**About this task**
Repeat the material below word for word, starting with its first line and going on through the line with "Which series changed", including that line.

**Material for this task**
★ ★ ★

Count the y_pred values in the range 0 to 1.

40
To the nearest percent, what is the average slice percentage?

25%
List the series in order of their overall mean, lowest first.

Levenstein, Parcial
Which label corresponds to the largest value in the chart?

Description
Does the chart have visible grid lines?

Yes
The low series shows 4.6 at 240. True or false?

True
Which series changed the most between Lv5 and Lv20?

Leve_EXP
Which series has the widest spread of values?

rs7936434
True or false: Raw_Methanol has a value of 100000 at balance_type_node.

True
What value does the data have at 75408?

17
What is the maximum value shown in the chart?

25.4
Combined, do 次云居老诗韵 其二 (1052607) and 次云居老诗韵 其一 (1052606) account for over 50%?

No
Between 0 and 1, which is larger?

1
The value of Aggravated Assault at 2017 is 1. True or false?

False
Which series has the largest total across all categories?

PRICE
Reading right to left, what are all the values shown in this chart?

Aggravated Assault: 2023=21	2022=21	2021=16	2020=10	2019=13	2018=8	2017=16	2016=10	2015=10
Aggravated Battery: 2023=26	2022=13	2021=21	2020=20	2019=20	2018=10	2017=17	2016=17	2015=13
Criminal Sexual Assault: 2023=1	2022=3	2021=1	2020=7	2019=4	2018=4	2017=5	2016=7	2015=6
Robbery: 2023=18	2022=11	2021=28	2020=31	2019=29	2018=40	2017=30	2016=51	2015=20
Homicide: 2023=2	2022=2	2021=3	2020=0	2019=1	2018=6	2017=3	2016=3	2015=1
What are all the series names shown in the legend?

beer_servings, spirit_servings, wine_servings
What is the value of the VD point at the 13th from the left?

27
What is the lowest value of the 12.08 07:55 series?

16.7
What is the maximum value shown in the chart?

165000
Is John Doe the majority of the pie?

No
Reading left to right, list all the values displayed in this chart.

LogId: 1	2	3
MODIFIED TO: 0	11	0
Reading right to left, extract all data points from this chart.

★ ★ ★

**Output below**
Count the y_pred values in the range 0 to 1.

40
To the nearest percent, what is the average slice percentage?

25%
List the series in order of their overall mean, lowest first.

Levenstein, Parcial
Which label corresponds to the largest value in the chart?

Description
Does the chart have visible grid lines?

Yes
The low series shows 4.6 at 240. True or false?

True
Which series changed the most between Lv5 and Lv20?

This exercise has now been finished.